Paul Graham wrote an outstanding essay on this topic, taking many words out of my mouth via my subconscious.

“I wrote this essay because I was tired of hearing ‘taste is subjective’ and wanted to kill it once and for all.”
— Paul Graham

Big Mahalo.

4 comments… add one
  • jaced.com May 18, 2007, 9:29 am

    Also from Graham:

    And then of course there are the tricks people play on themselves. Most adults looking at art worry that if they don’t like what they’re supposed to, they’ll be thought uncultured. This doesn’t just affect what they claim to like; they actually make themselves like things they’re supposed to.

    Emperor’s New Clothes ring a bell?

    One word: SUSHI

  • andreas May 18, 2007, 9:49 am

    Patron: “How much for the wall?”
    Jace: “What?”
    Patron: “The wall, I’d like to buy it.”
    Jace: “But that’s not for sale. It’s just where I took a leak.”
    Patron: “I’ll pay double, I simply must have it.”
    Jace: “No, I meant that’s not ‘art’, so not for sale.”
    Patron: “Wow, so this is anti-art? Even better. It’ll be my first piece.
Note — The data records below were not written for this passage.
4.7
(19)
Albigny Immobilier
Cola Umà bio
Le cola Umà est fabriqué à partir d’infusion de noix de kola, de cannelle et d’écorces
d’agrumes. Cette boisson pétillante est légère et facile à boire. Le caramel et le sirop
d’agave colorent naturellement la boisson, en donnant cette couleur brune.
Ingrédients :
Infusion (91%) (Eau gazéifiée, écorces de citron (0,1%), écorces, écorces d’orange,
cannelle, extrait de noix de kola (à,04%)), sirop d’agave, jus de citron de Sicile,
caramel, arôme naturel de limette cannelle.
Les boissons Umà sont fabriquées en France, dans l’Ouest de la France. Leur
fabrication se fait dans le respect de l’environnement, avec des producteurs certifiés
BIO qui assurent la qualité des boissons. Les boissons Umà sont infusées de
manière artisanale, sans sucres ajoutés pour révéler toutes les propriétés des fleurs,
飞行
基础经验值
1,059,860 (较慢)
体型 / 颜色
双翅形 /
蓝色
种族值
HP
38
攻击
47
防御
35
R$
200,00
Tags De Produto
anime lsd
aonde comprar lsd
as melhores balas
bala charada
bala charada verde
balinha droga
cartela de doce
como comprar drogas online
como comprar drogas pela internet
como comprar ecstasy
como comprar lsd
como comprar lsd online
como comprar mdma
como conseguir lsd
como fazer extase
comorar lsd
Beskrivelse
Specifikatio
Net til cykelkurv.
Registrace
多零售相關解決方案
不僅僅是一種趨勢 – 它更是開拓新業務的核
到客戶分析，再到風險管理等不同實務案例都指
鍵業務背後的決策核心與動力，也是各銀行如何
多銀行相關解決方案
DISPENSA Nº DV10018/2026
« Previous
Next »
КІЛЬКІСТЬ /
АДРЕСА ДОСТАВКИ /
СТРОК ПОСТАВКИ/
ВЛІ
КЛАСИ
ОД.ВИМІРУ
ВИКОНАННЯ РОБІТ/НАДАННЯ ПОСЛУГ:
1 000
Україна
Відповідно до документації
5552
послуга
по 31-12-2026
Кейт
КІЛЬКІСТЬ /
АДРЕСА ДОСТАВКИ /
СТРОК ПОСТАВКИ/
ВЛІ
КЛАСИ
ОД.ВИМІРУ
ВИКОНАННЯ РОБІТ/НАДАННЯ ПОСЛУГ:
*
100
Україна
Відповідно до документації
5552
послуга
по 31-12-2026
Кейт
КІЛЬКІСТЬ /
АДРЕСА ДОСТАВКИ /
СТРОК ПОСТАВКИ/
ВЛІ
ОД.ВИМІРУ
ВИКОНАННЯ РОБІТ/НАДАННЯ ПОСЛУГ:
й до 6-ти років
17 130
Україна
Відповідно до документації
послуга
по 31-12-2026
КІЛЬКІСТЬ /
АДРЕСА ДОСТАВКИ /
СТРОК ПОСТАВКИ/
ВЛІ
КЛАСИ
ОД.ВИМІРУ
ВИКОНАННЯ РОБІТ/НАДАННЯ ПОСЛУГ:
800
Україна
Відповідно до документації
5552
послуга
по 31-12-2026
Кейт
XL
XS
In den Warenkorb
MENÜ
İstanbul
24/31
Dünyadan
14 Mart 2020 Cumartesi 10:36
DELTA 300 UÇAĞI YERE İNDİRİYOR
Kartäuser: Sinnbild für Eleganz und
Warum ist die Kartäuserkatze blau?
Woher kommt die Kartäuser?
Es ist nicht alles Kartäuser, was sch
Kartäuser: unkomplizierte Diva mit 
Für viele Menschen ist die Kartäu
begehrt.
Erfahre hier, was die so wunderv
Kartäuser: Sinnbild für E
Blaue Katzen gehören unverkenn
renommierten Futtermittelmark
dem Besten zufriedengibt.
Triple.”
    Jace: “OK….umm…one….um…million…?”
    Patron: “SOLD!”

  • Luke May 19, 2007, 9:51 am

    There is, and should be, a wide gap between aesthetic criticism and aesthetic appreciation. In the same way that flouncy “art-because-i-say-so” annoys me, “I-can-mathematically-express-why-this-is-good-art” bores me to tears.

    One gives you The Artsy Guy That Works at Starbucks trying to tell you what art is; the other gives you The LISP Programmer trying to tell you what art is. :shrug:

  • jaced.com May 19, 2007, 9:52 pm

    It’s important to note who Graham’s targeting here. The essay isn’t trying to prove a point to consumers; it’s a pep talk for the artists themselves. As he says, “It’s not for the people who talk about art that I want to free the idea of good art, but for those who make it.”

    I didn’t get the impression that Graham was attempting to define art to us through mathematics. He’s just offering a rebuttal to the “taste is subjective” philosophy that he and many of us were raised to believe, with the intention of encouraging artists to be ambitious enough to create something they’ve been trained to believe doesn’t really exist. It’s kick in the ass to go out and kick ass. Because, contrary to the softcore “art is subjective” philosophy, kicking ass is actually possible.

    He illustrates that the quality of a piece of art is not merely subjective (as the Starbucks kid would have us think); the “goodness” we sense in a good work of art is an actual property of the object. Good art affects humans in a very real way, just as much as a toxic object would have its effects.

    I almost stood up and applauded at the way he closed the essay. So true. I’ve often wondered where that burning desire to kick ass has gone in the arts, which arguably used to be the whole point of the activity. Graham’s identified the driving “competitive” edge in the artists of yestercentury, implying a noticable lack of that edge in today’s upcoming artists. He’s right.

    From Graham:

    In fact, one of the reasons artists in fifteenth century Florence made such great things was that they believed you could make great things. They were intensely competitive and were always trying to outdo one another, like mathematicians or physicists today—maybe like anyone who has ever done anything really well.

    The idea that you could make great things was not just a useful illusion. They were actually right. So the most important consequence of realizing there can be good art is that it frees artists to try to make it. To the ambitious kids arriving at art school this year hoping one day to make great things, I say: don’t believe it when they tell you this is a naive and outdated ambition. There is such a thing as good art, and if you try to make it, there are people who will notice.